L'horreur de la guerre se poursuit en dehors du champ de bataille, et pourtant, il y’a encore des gens assez stupide pour croire que "les petits gars bien de chez nous" sont là pour faire la paix et apporter la démocratie. Même si ces soldats sont les victimes des politiques belliqueuses néolibérales, il ne faut tout de même pas oublier les milliers de victimes dans l’autre camp, qui subissent eux aussi les horreurs de ces professionnels formés par l’État. Car, après tout, les militaires ici en occident, ne sont plus des conscrits, mais bel et bien des gens qui choisissent consciemment d’exercer ce métier de leur plein gré…
Camarade, réfléchit avant de t’enrôler sous les drapeaux!
Pas de guerre entre les peuples, pas de paix entre les classes...
(1) Associated Press. Army Desertion Rate Up 80 Pct. Since ‘03. 17 novembre 2007
(2) http://aqoci.qc.ca/ceg/assets/files/recrutement/education_vs_militarisme...
(3) The Times. America suffers an epidemic of suicides among traumatised army veterans. 15 novembre 2007.
(4) http://icasualties.org/oif/
(5) The New York Times.
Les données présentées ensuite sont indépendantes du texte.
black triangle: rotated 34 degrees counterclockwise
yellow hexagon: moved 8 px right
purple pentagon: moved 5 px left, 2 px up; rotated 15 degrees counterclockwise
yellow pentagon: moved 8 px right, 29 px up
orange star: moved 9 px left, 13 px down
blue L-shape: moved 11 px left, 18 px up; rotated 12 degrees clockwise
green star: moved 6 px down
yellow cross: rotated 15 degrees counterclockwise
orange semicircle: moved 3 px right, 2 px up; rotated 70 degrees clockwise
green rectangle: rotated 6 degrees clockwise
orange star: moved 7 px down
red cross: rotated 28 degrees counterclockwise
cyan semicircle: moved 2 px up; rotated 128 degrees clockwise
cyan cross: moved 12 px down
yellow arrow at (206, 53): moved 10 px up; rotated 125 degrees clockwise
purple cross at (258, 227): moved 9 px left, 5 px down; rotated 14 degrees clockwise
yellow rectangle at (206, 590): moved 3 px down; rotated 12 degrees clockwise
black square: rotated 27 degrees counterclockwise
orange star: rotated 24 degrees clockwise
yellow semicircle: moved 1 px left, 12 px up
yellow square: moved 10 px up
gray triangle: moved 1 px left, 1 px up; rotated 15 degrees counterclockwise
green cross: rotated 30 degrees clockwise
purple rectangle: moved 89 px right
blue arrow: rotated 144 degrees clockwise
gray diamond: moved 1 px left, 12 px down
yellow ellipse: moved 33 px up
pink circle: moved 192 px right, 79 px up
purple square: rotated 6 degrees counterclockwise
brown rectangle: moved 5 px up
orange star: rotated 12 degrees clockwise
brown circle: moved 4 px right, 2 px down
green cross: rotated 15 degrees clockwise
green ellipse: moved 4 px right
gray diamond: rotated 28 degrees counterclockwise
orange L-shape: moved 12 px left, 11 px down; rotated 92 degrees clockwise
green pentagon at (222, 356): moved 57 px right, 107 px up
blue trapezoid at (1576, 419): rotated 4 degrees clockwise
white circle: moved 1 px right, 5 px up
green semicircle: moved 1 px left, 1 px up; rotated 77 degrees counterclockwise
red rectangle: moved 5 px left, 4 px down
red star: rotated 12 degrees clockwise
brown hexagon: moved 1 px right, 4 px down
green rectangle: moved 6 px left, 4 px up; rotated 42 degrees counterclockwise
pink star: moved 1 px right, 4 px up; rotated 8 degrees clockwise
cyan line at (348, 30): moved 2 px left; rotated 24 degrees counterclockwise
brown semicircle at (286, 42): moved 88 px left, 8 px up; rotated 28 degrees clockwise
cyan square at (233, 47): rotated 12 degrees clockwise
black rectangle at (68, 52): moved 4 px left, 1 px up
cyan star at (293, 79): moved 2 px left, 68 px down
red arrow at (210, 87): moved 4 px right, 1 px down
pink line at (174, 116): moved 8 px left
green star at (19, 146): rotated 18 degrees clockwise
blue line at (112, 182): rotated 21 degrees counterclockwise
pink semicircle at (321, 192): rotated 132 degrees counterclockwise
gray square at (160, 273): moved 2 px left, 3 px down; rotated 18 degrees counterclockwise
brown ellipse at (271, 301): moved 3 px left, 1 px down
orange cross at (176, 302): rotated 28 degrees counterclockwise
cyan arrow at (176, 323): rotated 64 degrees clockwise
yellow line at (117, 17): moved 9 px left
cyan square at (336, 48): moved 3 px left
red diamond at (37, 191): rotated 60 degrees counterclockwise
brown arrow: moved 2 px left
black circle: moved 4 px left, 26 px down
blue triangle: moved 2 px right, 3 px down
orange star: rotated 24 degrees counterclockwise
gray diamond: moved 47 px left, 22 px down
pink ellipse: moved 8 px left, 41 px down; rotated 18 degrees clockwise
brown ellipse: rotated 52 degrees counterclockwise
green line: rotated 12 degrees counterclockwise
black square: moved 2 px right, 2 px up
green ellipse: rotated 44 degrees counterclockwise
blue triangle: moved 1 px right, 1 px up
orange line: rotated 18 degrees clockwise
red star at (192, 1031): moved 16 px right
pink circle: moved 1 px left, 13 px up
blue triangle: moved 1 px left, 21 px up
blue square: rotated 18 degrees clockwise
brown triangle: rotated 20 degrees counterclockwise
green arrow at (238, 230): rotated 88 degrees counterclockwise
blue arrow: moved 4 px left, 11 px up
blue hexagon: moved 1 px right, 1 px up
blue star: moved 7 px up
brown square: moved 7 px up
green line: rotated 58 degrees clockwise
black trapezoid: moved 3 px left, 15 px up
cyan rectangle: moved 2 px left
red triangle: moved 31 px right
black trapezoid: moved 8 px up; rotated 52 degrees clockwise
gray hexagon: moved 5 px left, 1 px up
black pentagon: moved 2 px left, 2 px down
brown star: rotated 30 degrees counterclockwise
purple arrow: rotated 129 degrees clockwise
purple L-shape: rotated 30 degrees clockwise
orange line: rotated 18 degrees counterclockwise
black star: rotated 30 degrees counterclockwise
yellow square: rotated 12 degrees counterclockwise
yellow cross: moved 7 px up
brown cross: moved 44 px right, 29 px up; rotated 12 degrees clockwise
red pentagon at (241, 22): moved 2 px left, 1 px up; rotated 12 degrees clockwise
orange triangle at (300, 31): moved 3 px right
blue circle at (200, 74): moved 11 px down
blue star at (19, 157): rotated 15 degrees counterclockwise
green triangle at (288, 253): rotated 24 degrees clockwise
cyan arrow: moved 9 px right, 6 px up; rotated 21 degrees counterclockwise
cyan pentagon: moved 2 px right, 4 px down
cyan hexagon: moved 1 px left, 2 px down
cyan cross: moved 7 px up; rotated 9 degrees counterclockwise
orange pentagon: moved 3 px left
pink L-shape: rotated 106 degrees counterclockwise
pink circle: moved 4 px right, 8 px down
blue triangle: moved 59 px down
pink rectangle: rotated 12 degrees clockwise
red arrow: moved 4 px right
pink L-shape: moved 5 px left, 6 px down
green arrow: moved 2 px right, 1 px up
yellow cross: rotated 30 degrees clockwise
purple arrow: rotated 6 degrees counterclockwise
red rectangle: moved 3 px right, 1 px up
Across America, Deadly Echoes of Foreign Battles. 13 janvier 2008.
(6) The Associated Press. Study: 1 Out of 4 Homeless Are Veterans. 8 novembre 2007.
(7) IPS/GIN. Across America, Domestic disputes leave Iraq war veterans homeless. 30 juin 2007.
(8) Reuters. Study says 300,000 U.S. troops suffer mental problems. 17 avril 2008.
(9) La Presse. Émue, la ministre Verner annonce un programme d’aide aux anciens combattants. 17 novembre 2007
(10) Le Devoir. L’armée séduit de plus en plus. 19 et 20 mai 2007.